Sardinia is certainly a place apart. The Sardinian language, for instance, is most definitely not a dialect of Italian – and contains linguistic traces of a pre-Latin past.
And, yet, for all its differences from the mainland, what happened in Sardinia’s recent regional election is of great relevance to Italian politics – and indeed to populist politics across the western world.
Only last year, the anti-establishment Five Star Movement won a famous victory in the Italian general election. It came first with nearly a third of the vote. In Sardinia it did even better, claiming more than 40 per cent of the vote.
But as Ferdinando Giugliano explains in piece for Bloomberg, Five Star’s fortunes have taken a turn for the worse:
“The populist party’s candidate finished in an embarrassing third place in a regional vote in Sardinia this week. Five Star didn’t even manage to reach 10 percent of the vote, leaving it behind the League, its right-wing government coalition partner, and the center-left Democratic Party. The scale of the defeat was astonishing.”

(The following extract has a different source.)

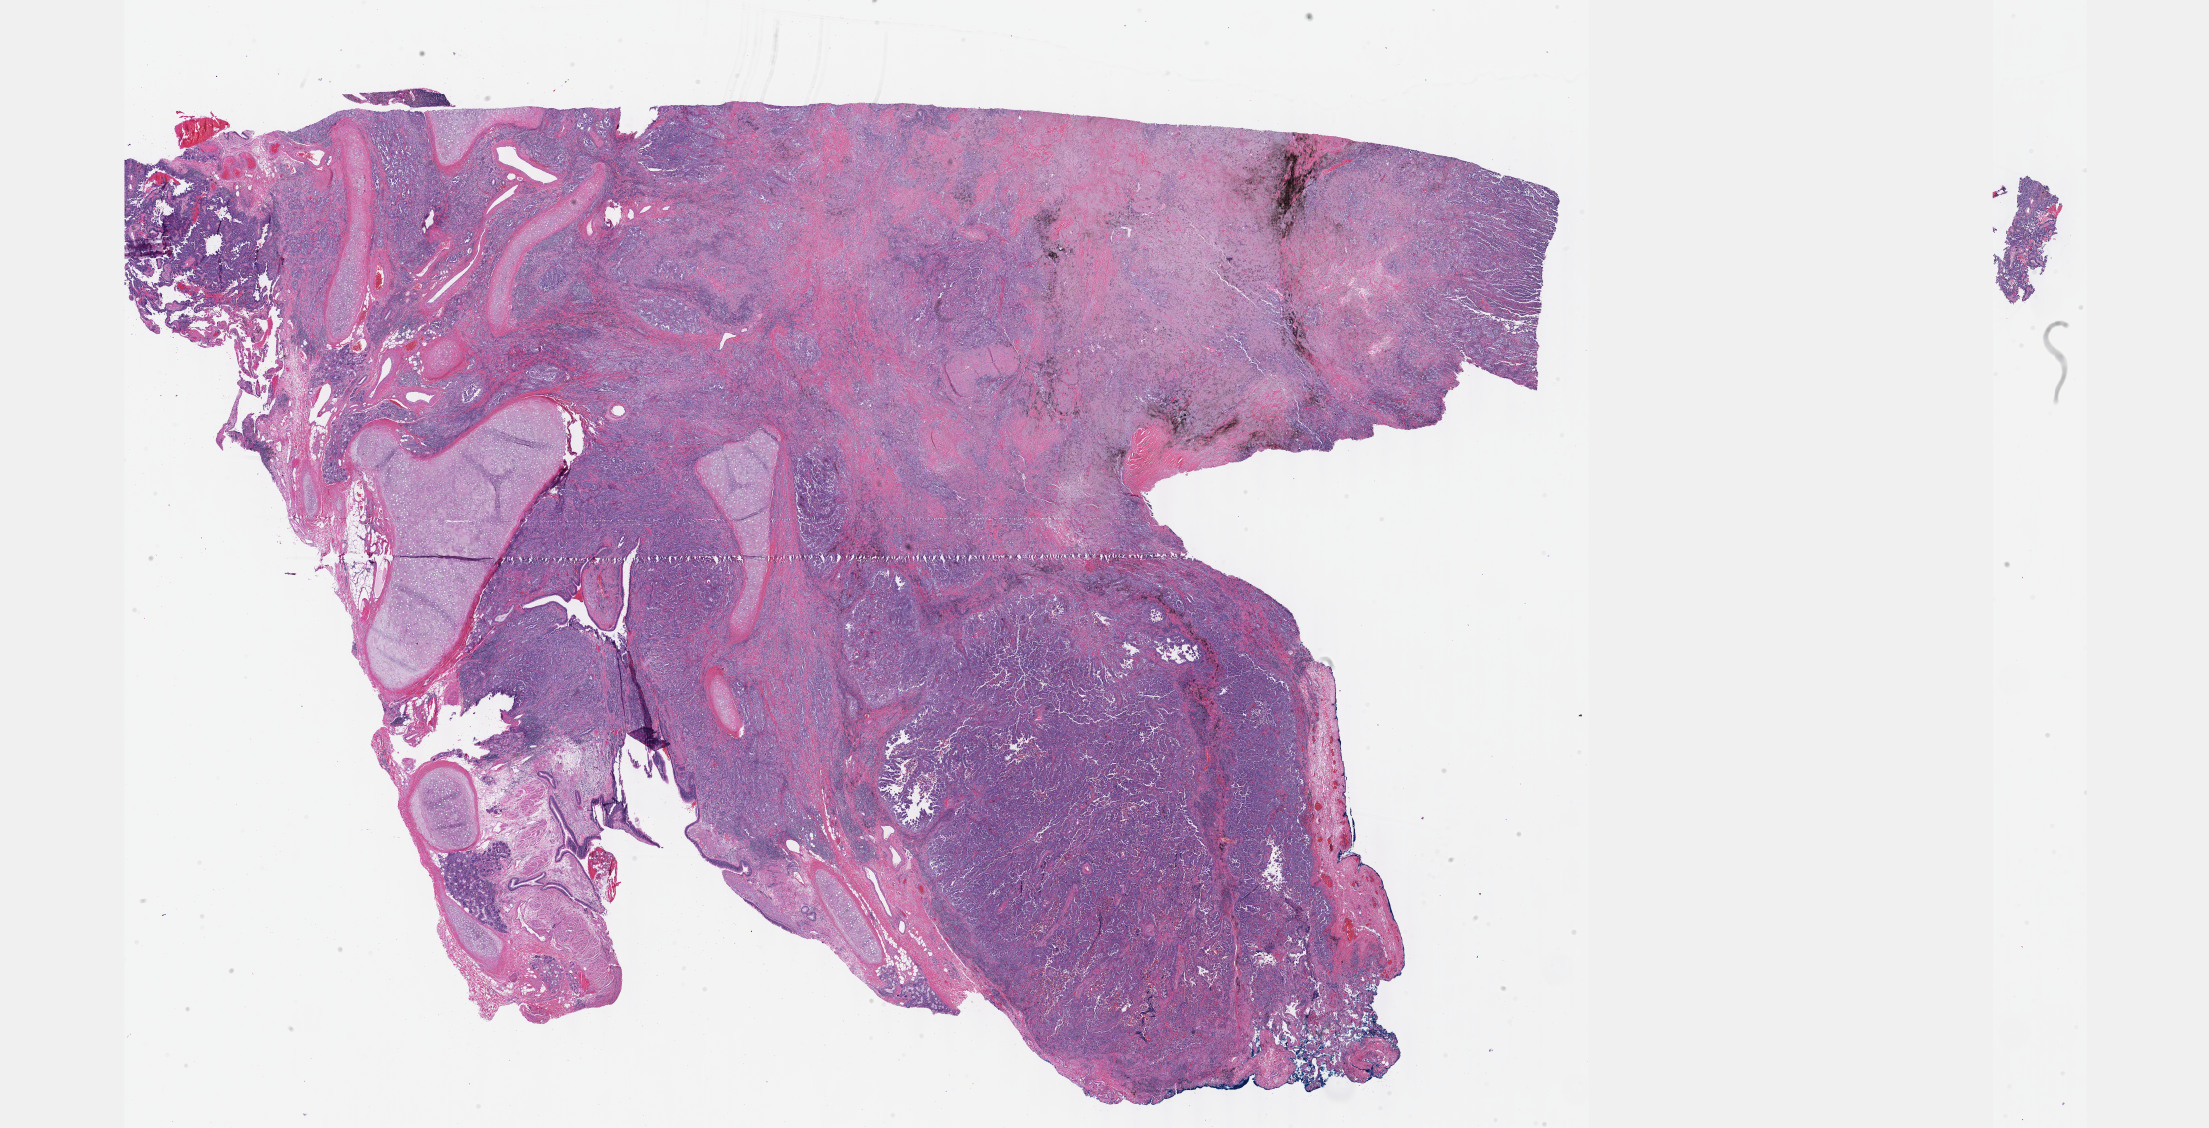
H&E-stained whole-slide image — shown as a low-resolution overview of the whole scanned area (about 35.7 x 18.2 mm). Formalin-fixed paraffin-embedded (FFPE) diagnostic section. Primary tumour sample from the lung. Male, age 69 years at initial diagnosis.
• pathologic diagnosis: Adenocarcinoma, NOS (lower lobe, lung)
• laterality: left
• AJCC pathologic stage: IIA (7th edition)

Nor is this an isolated incident:
“…the scale of the defeat in Sardinia was remarkable. It comes after an equally distressing third place just a couple of weeks ago in Abruzzo, another southern region that had also backed Five Star in large numbers in the general election.”
Furthermore, these regional elections confirm trends seen in national opinion polls.
In the aftermath of the 2018 general election, Five Star formed a coalition government with the third placed party, Lega – ‘the League’.